The much-publicised hostility in question, of course, was between John Giles and Eamon Dunphy. One’s first reaction on hearing of their falling-out was amusement, as well as regret that Dermot Morgan wasn’t still around to knock some classic gags out of it. From Eamo having John’s baby to the two conducting their own version of a Saturday scrap - this was sports broadcasting almost indistinguishable from soap. Hard But Fair City, you could call it.

YET when the programme finally kicked off, the reality was anything but funny. Here were two grown men, the best pundits in the business, and formerly good friends, unable to even so much as look at each other, as they were invited to give their reactions to the events of the day.

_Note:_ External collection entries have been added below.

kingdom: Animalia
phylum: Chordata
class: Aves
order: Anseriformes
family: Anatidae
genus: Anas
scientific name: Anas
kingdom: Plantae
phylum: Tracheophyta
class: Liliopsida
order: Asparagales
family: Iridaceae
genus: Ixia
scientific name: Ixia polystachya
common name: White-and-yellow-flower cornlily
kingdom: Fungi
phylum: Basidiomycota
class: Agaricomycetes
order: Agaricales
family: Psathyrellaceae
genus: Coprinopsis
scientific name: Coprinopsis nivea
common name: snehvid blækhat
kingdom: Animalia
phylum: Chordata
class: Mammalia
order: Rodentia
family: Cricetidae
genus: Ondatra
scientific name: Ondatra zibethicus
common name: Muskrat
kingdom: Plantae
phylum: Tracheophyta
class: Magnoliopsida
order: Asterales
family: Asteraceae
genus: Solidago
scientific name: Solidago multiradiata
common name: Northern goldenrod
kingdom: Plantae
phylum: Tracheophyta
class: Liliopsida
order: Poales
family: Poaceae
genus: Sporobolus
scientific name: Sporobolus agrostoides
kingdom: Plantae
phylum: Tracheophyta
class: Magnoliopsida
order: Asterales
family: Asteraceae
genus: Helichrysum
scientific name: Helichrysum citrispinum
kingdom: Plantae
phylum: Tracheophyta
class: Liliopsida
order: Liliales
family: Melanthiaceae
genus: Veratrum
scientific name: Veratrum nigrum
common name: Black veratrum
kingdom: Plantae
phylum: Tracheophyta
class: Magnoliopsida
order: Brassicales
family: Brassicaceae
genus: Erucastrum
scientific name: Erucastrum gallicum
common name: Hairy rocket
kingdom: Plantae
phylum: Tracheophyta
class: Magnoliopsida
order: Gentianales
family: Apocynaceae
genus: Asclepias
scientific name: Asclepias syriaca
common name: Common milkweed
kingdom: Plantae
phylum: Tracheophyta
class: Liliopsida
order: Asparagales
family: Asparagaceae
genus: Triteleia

And, as usual, the Dunph couldn’t resist being instantly judgmental and omniscient. While Giles contented himself with saying that he couldn’t understand why Niall Quinn had chosen the moment of Keane’s sending off to approach him, Eamon was somehow in a position to immediately inform us that Quinn was “fannying”, his gesture “a PR stunt” and one rightly rebuffed by a good professional like Alex Ferguson.

In fact, Quinn’s biographer Tom Humphries revealed on Monday that the Sunderland striker’s approach was a genuine attempt at conciliation after Keane had been jeered throughout the game. Quinn had intended to talk to him in the tunnel after the match but when the red card was shown, realised that it might be his last chance to shake his hand before Keane left the ground. Furthermore, according to Quinn, Keane accepted the handshake.

Bearing in mind that Roy Keane believes he was sold out by Niall Quinn in Saipan and that he, in turn, called Quinn “a coward” and “a muppet”, the idea of bridges being built is not only admirable but something that could profitably be contemplated by Giles and, especially, Dunphy.

One doesn’t need to underestimate the importance of sport to conclude that absolutely nothing in Roy Keane’s account of the trials and tribulations of his international career justifies the amount of bad blood, bile and festering resentment that has been left in the wake of, first, the World Cup, and now the publication of his book. Life is too short for this.

Meanwhile, by way of cheering us all up, there has been an early submission for ‘Colemanballs’ of the year by Alan Green, who recently told Radio 5 live listeners that Blackburn’s Tugay was “rolling around like a dead man”.

Good stuff, but it still has some way to go to matching such classics as “The crowd think that Todd handled the ball - they must have seen something that nobody else did” - Barry Davies.

“They compare Steve McManaman to Steve Heighway and he’s nothing like him but I can see why - it’s because he’s a bit different” - Kevin Keegan.